[[ INPUT DATA, beginning ]]
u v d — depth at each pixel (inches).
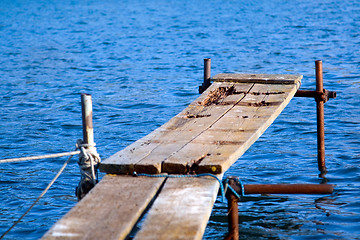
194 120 477.4
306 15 2842.0
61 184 595.5
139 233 264.1
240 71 1354.6
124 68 1438.2
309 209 508.1
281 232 457.4
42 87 1197.1
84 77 1316.4
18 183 597.0
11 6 4156.0
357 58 1467.8
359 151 686.5
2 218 501.0
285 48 1718.8
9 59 1640.0
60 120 900.6
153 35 2196.1
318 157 628.7
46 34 2341.3
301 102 985.5
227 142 401.1
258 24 2484.0
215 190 321.1
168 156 364.5
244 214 500.4
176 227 268.7
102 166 349.4
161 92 1119.6
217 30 2294.5
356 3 3481.8
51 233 261.9
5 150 730.8
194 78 1272.1
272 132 797.9
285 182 583.2
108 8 3772.1
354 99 992.9
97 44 1971.0
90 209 289.3
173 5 3880.4
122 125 863.1
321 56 1533.0
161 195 309.9
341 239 439.8
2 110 977.5
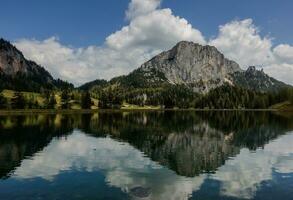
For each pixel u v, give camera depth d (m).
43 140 79.31
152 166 48.78
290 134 93.50
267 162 52.50
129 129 108.69
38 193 34.78
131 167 47.84
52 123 132.38
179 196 33.88
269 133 95.94
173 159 54.34
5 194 34.50
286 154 60.19
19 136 86.88
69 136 88.06
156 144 72.62
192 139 81.69
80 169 46.66
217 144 72.75
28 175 42.97
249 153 61.00
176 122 142.62
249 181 40.22
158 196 33.84
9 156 57.28
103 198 33.03
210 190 36.09
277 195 34.53
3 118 158.50
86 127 115.44
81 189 36.25
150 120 156.00
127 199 32.88
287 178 41.84
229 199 33.06
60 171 45.22
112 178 41.03
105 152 61.72
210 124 131.00
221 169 46.94
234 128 112.62
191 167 47.97
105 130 104.94
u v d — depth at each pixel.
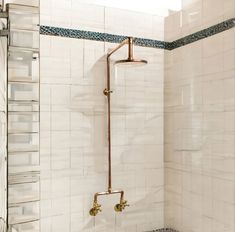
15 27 1.26
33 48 1.30
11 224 1.35
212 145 1.94
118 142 2.22
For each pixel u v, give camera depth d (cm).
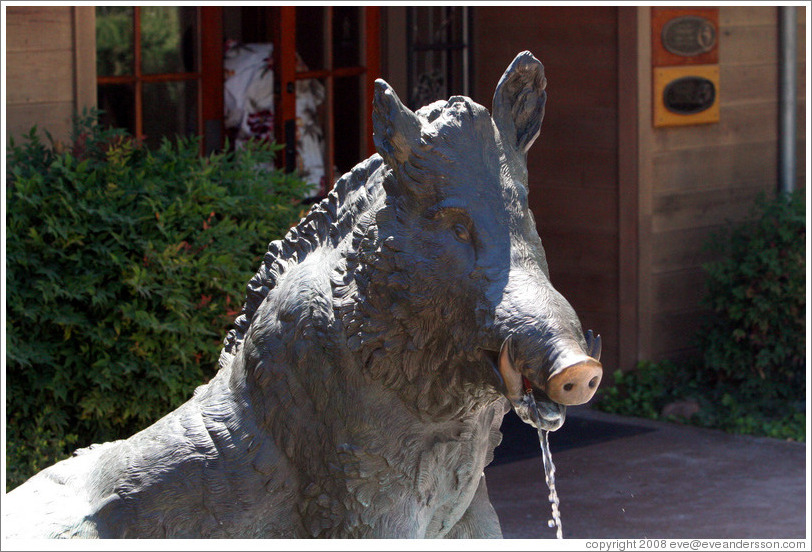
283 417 286
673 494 654
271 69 893
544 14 894
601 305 877
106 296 538
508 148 278
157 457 292
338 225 289
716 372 855
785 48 909
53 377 540
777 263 795
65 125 623
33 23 609
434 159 265
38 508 299
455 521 303
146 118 836
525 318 251
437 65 953
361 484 281
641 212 852
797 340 808
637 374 853
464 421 283
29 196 539
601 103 865
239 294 559
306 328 281
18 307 525
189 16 855
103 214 536
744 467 708
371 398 277
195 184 575
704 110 870
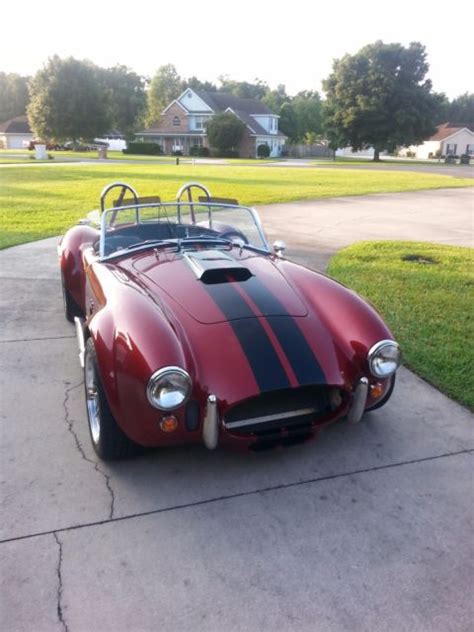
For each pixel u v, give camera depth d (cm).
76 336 488
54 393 384
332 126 5981
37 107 5784
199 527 261
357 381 290
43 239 912
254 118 7244
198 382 267
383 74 5516
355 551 249
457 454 325
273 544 252
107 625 209
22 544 247
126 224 429
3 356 442
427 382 414
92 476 296
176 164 3609
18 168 2725
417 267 762
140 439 274
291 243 929
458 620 215
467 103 11344
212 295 314
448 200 1695
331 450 326
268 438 277
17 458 309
[[ INPUT DATA, end ]]
### WHAT YOU HAVE TO DO
Pictures excluded, transcribe the listing above exactly from the line with "127 199 32.88" through the line with "601 305 877", and no further.

### OUTPUT FOR THIS TASK
127 199 32.88
287 178 41.84
229 199 33.06
60 171 45.22
112 178 41.03
105 152 61.72
210 124 131.00
221 169 46.94
234 128 112.62
191 167 47.97
105 130 104.94
u v d — depth at each pixel.
15 27 1.26
33 48 1.30
11 224 1.35
212 145 1.94
118 142 2.22
For each pixel u v, give camera depth d (cm).
283 417 286
673 494 654
271 69 893
544 14 894
601 305 877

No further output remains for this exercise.